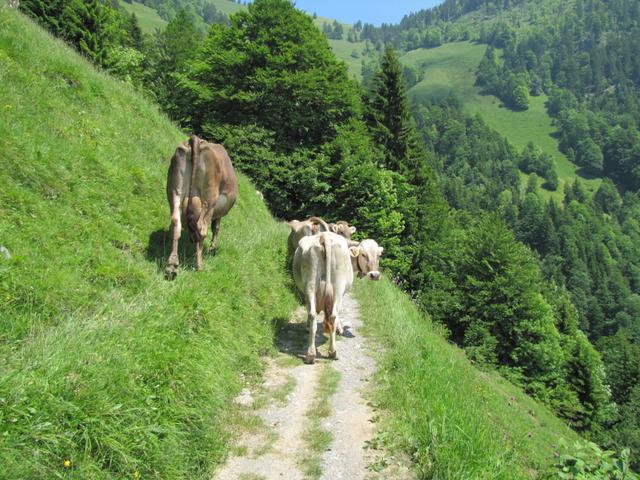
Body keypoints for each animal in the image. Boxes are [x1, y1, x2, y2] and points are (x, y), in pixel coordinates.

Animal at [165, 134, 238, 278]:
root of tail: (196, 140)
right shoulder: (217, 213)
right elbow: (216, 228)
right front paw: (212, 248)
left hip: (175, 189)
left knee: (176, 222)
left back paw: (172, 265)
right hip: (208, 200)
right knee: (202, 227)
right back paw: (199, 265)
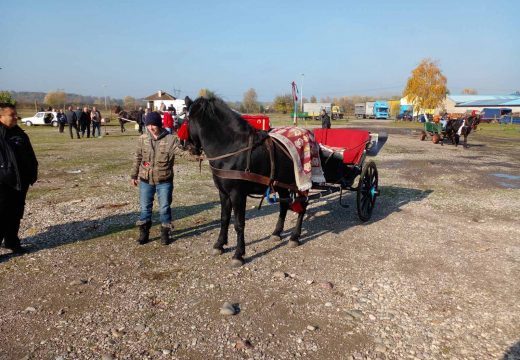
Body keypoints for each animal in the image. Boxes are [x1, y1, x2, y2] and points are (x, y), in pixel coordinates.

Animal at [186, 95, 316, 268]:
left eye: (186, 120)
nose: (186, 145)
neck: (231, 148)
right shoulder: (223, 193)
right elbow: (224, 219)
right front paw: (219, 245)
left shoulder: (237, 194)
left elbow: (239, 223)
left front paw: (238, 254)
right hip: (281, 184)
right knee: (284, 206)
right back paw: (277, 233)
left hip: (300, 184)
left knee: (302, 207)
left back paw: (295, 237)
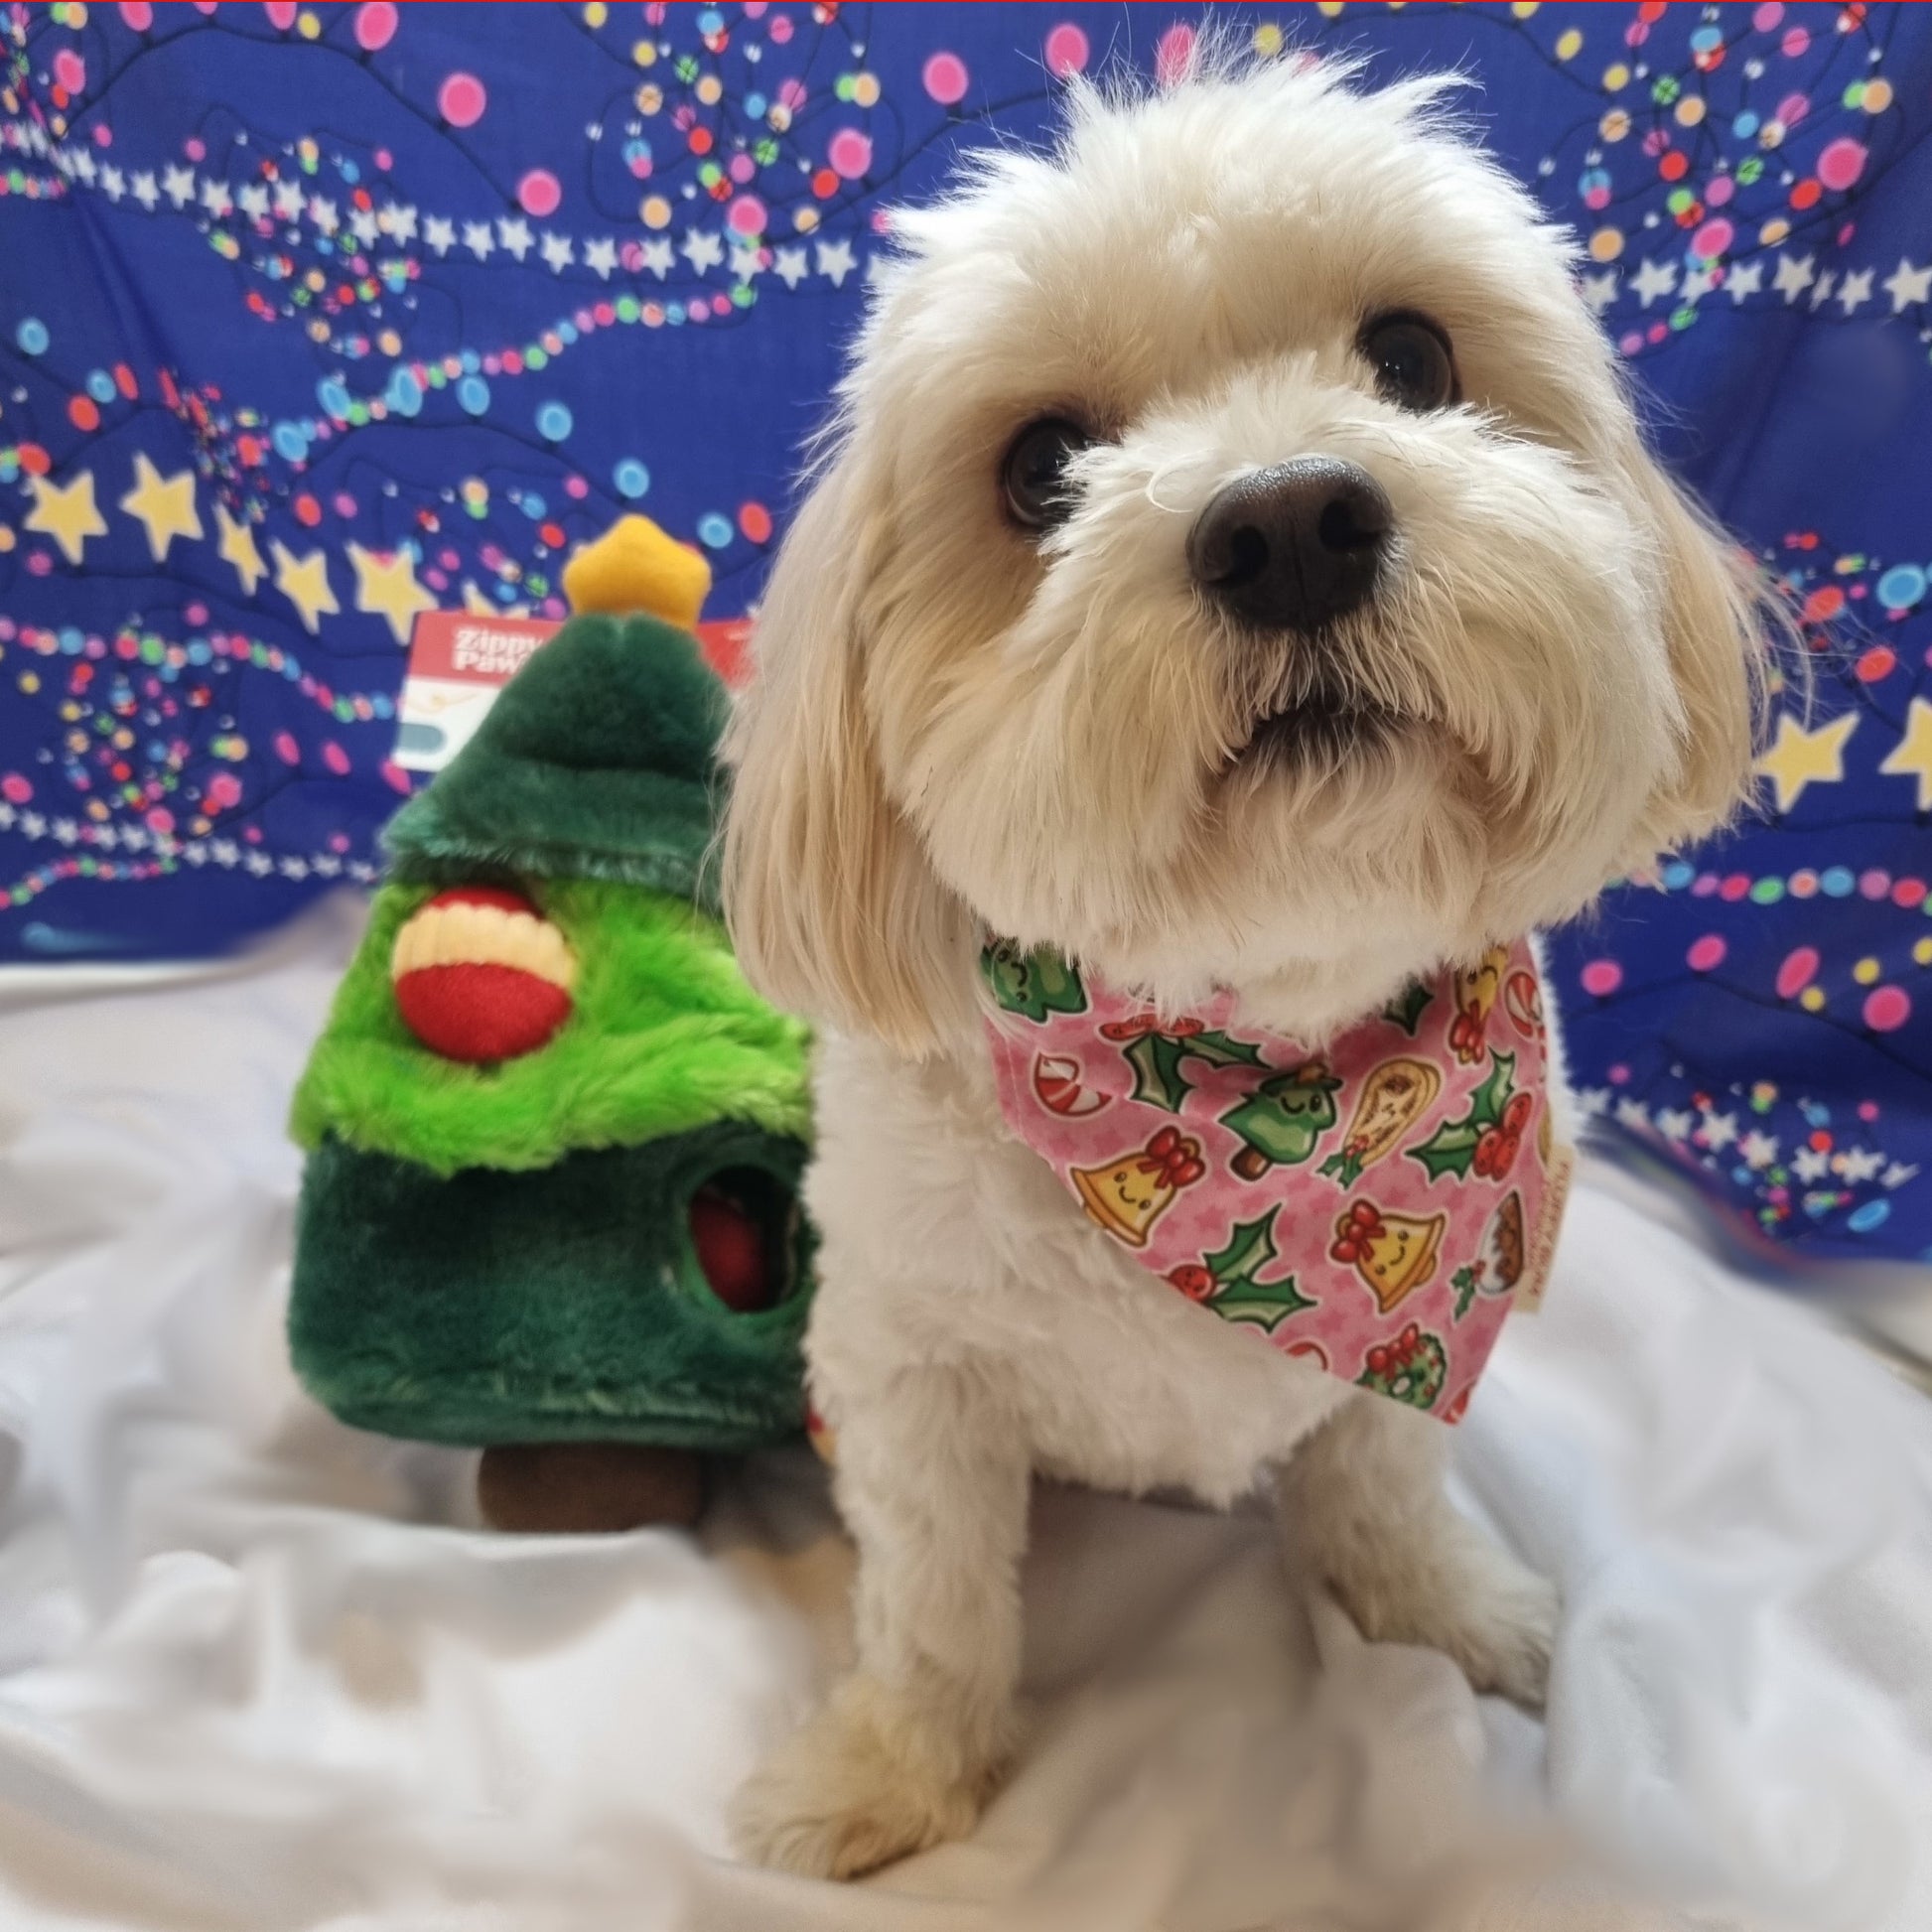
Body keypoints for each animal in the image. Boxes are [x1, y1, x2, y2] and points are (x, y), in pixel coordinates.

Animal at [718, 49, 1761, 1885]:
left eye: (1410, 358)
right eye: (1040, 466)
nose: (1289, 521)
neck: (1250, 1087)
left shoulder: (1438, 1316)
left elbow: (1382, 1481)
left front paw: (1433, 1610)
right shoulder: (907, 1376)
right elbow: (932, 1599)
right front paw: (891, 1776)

◆ ◆ ◆ ◆ ◆ ◆ ◆

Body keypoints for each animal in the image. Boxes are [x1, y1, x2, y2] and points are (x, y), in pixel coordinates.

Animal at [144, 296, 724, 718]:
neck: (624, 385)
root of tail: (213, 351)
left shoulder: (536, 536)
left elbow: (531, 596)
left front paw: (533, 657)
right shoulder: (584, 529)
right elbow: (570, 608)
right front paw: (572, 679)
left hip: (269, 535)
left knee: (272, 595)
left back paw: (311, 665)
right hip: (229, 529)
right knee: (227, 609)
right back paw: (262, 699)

◆ ◆ ◆ ◆ ◆ ◆ ◆

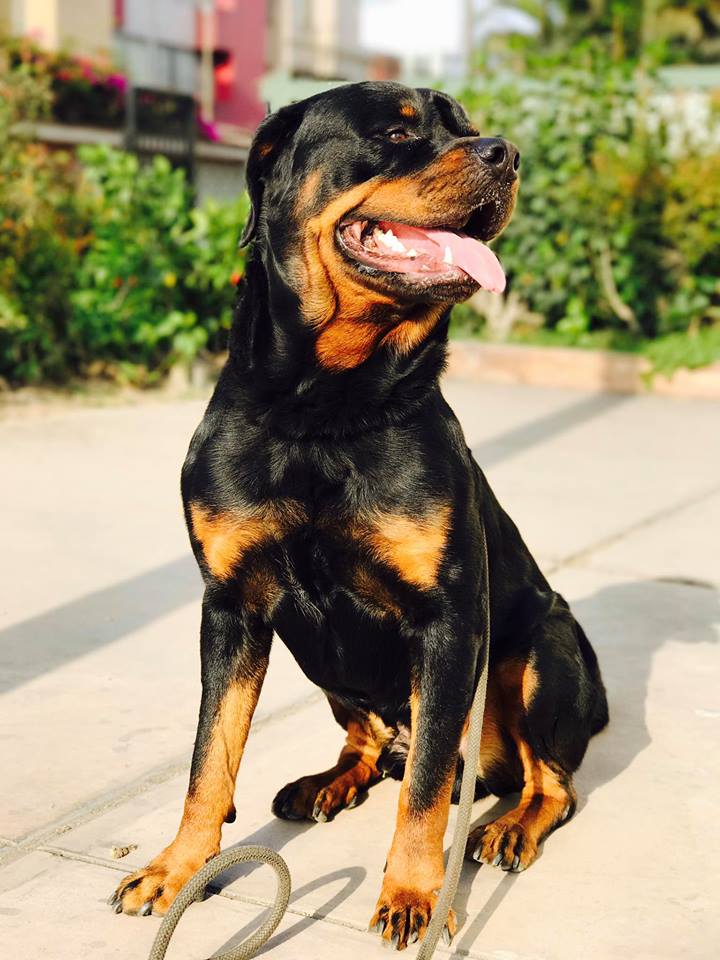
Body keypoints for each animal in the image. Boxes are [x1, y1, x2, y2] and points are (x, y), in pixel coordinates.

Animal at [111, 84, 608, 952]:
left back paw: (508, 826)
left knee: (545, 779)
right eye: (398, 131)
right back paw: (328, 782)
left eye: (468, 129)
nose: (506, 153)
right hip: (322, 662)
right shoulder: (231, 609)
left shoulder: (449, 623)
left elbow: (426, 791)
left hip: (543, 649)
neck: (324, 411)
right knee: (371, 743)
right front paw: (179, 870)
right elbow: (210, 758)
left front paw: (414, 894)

◆ ◆ ◆ ◆ ◆ ◆ ◆

**Work request**
Every line where "front" appears must be returned from the listing above.

**Task answer**
right front paw: (212, 248)
right front paw: (219, 245)
left front paw: (238, 254)
left front paw: (1433, 1610)
right front paw: (891, 1776)
left front paw: (533, 657)
right front paw: (572, 679)
right front paw: (179, 870)
left front paw: (414, 894)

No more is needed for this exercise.